How am I going to thrive summer?

  1. Establish routine. I’m digging in my bag of old Waldorf-inspired resources and implementing a weekly and daily rhythm. The four of us will all function better when we know what the expectations for the day and week will be. We’ll have weekly trips to the library, pool, and beach but layer in plenty of open space for rest, spontaneity, and for mommy to work.

  2. One Family, One Book. In the past our schools have done One School, One Book, a reading initiative where every family is given one book to read at home that they then discuss at school. I love the idea of bringing this into our summer plans. One, this will ensure that everyone is getting some reading in, and two, it provides another way for us to connect. At the top of my list are James and the Giant Peach and The Phantom Tollbooth.

  3. Family Vacation. I’m really disappointed that we won’t be able to travel to Louisiana to spend time with the grandparents. One of the things I didn’t account for in this move is just how much more expensive and infrequent direct flights are from San Francisco to New Orleans but we have to make the best of it. I’m hoping I can distract the children by making a trip up to Anderson Valley in Mendocino County to see another stretch of coastline, eat some cheese, and drive through a redwood tree.

  4. Popsicles.

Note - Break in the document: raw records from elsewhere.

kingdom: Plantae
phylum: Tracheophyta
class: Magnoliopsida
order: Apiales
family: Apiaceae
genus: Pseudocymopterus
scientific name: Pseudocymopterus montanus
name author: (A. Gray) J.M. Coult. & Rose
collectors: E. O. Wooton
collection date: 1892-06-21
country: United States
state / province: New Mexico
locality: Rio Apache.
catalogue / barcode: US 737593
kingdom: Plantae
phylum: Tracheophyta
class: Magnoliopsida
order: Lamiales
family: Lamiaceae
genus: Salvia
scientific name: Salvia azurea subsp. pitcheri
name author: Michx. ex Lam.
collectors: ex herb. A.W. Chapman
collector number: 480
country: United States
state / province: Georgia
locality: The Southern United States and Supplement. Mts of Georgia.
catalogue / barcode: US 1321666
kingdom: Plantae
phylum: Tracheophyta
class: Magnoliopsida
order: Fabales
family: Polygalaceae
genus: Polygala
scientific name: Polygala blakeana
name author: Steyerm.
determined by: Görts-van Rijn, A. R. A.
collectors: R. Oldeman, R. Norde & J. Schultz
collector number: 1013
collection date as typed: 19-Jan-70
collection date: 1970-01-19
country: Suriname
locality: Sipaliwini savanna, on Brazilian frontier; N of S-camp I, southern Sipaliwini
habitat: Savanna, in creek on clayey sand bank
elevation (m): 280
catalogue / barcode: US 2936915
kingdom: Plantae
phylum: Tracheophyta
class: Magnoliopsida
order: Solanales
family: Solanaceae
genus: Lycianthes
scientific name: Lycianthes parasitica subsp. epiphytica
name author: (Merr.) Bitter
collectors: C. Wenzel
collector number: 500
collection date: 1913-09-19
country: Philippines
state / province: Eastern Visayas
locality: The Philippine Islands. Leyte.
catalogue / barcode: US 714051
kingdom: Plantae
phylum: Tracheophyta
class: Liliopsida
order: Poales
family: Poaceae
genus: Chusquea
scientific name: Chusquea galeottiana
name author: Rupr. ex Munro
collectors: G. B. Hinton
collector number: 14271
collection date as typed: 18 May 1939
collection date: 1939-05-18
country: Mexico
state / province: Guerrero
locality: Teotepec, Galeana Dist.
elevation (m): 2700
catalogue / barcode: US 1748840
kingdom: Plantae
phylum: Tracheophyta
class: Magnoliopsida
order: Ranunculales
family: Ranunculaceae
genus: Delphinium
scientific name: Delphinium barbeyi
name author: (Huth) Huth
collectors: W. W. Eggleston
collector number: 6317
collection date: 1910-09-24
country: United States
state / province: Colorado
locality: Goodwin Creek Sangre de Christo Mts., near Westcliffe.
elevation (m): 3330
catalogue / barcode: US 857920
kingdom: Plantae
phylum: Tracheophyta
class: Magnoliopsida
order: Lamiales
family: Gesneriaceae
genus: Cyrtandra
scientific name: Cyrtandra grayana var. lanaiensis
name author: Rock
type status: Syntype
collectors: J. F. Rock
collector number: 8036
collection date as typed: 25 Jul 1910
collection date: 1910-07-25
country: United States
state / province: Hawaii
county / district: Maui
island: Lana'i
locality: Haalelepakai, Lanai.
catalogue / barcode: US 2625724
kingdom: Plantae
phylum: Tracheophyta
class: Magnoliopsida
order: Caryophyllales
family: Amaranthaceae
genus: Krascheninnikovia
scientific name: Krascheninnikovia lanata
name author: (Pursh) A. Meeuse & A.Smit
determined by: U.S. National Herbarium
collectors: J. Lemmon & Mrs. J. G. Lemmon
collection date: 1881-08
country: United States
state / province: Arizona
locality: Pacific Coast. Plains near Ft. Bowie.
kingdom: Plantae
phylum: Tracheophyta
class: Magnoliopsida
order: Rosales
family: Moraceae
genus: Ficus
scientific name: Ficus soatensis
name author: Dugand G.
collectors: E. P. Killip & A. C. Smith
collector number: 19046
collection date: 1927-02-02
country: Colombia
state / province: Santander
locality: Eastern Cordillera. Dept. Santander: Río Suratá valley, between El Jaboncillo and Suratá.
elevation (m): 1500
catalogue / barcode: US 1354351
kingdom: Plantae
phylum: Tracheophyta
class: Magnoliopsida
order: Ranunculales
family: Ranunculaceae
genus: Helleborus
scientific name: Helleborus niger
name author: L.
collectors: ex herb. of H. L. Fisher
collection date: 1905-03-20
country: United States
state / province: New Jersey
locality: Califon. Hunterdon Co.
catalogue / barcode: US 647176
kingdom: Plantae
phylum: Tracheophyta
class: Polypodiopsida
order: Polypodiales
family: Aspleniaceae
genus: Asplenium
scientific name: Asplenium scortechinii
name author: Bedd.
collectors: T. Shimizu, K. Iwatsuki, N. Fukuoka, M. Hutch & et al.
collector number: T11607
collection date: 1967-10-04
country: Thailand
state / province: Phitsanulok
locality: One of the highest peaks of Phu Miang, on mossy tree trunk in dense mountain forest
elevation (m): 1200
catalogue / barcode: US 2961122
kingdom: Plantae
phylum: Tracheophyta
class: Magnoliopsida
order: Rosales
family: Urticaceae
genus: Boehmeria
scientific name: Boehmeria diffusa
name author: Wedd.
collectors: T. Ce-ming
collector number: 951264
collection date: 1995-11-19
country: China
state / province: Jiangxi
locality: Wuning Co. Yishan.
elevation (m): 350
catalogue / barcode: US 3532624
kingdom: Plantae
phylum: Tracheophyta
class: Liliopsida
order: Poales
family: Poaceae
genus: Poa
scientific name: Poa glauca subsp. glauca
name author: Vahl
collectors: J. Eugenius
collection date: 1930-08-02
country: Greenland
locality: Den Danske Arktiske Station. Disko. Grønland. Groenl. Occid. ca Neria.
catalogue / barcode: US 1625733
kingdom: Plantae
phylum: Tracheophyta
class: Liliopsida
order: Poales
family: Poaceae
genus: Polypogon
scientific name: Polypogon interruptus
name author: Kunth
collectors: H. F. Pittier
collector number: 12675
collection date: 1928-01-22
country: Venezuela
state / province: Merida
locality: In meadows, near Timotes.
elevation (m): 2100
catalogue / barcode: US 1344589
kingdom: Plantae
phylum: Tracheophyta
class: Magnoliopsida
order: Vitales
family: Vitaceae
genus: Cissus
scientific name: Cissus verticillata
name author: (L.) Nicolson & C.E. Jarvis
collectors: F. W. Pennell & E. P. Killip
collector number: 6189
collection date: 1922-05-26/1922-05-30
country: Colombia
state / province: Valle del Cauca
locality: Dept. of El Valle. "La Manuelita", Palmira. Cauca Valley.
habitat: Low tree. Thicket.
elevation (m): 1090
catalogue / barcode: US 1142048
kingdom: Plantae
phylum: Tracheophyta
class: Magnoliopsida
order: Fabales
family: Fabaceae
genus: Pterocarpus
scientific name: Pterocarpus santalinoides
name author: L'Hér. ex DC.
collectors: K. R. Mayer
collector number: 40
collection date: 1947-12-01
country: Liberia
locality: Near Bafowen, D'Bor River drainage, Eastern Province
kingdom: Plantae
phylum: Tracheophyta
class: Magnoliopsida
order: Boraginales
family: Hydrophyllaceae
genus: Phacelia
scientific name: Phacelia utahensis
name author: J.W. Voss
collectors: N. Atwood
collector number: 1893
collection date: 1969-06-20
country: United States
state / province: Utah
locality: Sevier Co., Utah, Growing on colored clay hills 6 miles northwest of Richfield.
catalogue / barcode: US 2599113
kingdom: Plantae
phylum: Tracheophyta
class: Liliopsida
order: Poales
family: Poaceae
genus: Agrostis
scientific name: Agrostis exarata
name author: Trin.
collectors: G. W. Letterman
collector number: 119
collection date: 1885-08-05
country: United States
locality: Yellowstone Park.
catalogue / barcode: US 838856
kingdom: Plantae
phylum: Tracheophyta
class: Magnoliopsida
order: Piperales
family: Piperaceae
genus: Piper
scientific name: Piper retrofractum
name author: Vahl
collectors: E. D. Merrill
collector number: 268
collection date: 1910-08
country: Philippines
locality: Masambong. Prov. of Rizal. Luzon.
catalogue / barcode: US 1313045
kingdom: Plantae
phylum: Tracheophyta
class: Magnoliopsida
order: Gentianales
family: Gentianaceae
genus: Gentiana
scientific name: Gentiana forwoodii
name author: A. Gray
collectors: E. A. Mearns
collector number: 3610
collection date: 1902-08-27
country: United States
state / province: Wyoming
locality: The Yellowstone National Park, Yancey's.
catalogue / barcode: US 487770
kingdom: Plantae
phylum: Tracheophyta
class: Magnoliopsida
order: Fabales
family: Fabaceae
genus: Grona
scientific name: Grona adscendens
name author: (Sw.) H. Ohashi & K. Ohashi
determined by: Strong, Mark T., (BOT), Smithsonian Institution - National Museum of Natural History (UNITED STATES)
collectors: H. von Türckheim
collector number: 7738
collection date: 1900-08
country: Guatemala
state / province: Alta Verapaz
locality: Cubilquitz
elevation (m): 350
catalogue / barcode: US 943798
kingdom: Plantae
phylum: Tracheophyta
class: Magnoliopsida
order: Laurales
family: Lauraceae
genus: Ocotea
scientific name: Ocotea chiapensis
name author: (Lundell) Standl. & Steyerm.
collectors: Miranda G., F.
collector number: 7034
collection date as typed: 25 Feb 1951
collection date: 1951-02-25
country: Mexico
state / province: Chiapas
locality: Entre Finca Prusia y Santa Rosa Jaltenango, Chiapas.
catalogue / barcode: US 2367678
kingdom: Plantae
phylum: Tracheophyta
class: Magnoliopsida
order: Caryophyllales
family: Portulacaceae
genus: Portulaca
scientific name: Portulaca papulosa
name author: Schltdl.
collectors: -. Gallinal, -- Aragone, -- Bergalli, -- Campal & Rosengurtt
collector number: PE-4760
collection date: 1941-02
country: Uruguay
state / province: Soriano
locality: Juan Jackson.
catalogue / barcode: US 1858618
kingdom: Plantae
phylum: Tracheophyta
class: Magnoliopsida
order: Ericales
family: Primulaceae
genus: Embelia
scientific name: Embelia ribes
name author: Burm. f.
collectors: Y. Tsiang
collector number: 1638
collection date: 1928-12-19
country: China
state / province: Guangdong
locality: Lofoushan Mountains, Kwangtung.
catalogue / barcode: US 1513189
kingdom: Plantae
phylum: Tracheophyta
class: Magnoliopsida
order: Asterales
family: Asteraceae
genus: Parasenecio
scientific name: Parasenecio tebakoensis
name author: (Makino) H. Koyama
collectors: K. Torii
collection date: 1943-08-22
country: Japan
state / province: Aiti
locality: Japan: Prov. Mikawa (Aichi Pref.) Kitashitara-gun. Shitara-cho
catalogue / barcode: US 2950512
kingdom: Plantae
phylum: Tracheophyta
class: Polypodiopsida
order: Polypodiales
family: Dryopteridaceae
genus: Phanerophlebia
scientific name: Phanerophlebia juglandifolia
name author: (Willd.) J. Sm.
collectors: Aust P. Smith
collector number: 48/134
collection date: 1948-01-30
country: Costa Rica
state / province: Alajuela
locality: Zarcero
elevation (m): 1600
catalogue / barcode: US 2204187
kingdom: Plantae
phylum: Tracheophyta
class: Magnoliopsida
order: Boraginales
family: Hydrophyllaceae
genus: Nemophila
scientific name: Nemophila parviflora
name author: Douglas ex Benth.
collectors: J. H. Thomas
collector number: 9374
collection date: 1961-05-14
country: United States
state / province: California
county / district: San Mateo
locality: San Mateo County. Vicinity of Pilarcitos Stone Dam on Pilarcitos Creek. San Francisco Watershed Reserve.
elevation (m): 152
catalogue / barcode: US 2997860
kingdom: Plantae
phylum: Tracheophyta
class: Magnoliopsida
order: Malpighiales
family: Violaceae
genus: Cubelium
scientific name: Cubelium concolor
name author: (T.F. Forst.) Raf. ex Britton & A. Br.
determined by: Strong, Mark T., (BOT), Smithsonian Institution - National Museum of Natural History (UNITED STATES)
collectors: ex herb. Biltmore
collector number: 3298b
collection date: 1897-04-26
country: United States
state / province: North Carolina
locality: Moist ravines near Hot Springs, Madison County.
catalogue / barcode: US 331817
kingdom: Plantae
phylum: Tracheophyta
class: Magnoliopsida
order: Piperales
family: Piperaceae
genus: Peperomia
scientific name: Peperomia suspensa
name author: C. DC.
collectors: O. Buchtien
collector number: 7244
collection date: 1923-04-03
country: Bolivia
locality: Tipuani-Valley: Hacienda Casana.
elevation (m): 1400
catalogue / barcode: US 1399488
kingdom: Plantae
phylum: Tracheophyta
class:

Word on the street is that this particular part of California is really hot in the summer so I’m devoting a significant portion of the summer grocery budget to popsicles so that we at least feel a little cooler on those super warm days. Besides, doesn’t everyone feel better after eating a popsicle?

At first, I thought my list needed to be much longer but the reality is that I still believe in simplicity and ease. By using just these three survival—nay—thrival techniques, I’m hoping that the summer will be fun, but not over-done, full without being overwhelming. Mostly, I just want to be present. And I’m hopeful that this little list encourages and supports that desire.